I’ve just been to the cinema to see “Suffragette”, and I feel like going to the library right now to learn more… I have questions!
The first question I had after leaving the cinema was if the men who see the film feel they are seeing things from a different perspective than usual. Do they actually understand the experience of women more because of the film? It’s like when I saw a Tracey Emin retrospective a few years ago. I wanted to ask all the men in there how they felt about it all, what their reaction was – not on an intellectual level, but at a personal, gut level.
So much of the worldview of the time which the film shows seems familiar. So much of what is shown doesn’t shock me or surprise me, I feel like I know it. Even though I live more than 100 years later, even though I have choices these women never had, I still grew up in surroundings where a woman speaking up and/or asserting her right to make her own choices was (and partly still is) a real issue. But there’s no law to say I can’t. It’s just against tradition. The only thing I break is expectations. And I want to know who exactly I’ve got to thank for that.
At the end of the film, they ran a list of years in which women got the right to vote in different countries; Switzerland legalised the vote for women in 1971. A country in the middle of “progressive” Western Europe. I just looked it up – it’s even worse than this: in 1971 women got the vote on a federal level. It was enforced in the Cantons until 1990. The last Canton had to be forced by the Federal Supreme Court of Switzerland to accept women’s suffrage. 1990. I was 5 in 1990. Living next to a country in which some women weren’t yet allowed to vote.
This is not a far away issue at all…
Feminism in general really has not come as far yet as we might want to make ourselves believe. Equal pay or equal representation in politics or equal numbers in leadership roles are what a lot of people focus on in debates, but a thing as basic as the personal safety of women is a huge issue that gets much less press coverage: There are horrendous numbers of women who experience domestic violence and/or sexual abuse. Domestic violence referrals to the police in the UK alone rose by 17.5% from 2013 to 2014, to the highest level ever.

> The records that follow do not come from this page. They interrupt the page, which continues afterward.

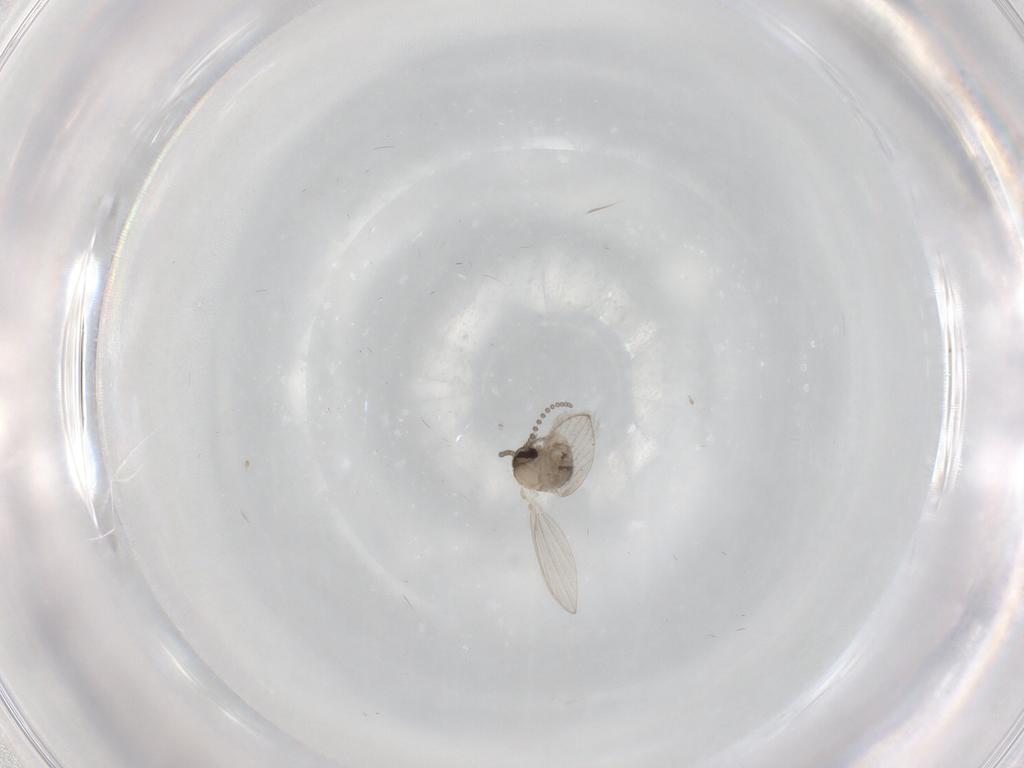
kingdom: Animalia
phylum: Arthropoda
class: Insecta
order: Diptera
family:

There are constant poster campaigns trying to teach men what rape is and what consent means because too many of them seem to have no sense of (or no interest in) what’s right and wrong, having scarily warped ideas about what it means to “be a man” (here’s a good article on that subject). They need to learn, still, that strength does not have to do with having power or control over someone, but that it’s to do with respect, and with choosing not to trample over someone else’s rights with of a sense of entitlement. They need to learn, still, that no woman is a “slut” or a “cunt” or a “bitch”. That being called a “girl” (or “gay”) is not actually an insult. That being caring or considerate does not make them less “manly”. Clearly, this is no “women’s issue”.
(And while we’re on this subject, why, do you think, is it such a big deal for so many people if someone describes God as “She”…?!)
Where are we in our efforts for women’s rights? What is needed at the moment to get through to people – men and women – about all of these things? How do we create a healthy idea of what is “normal” in relationships or on dates or in a family? What is needed to change these issues at the roots – instead of ending up having to fix the consequences (like these or these or these – and yes, it’s that serious)?
Suffrage is one part of the story. We’re just about getting there in most countries by now (Saudi Arabia: 2015). But there is so much else yet to do – for some issues, the law is supportive of women, in other issues, the law needs to be changed. In most issues, people’s minds need changing.
When is the last time, by the way, when you heard a man talk about a woman as his role model? (And how many women do you know whose role model is a man?)
The conscious search for role models for young girls and women is on, and naming women to look up to, women whose steps others can follow, makes a great deal of difference to how girls and women see their own lives, and to how men see women. The need for that to happen is as urgent as it was 100 years ago.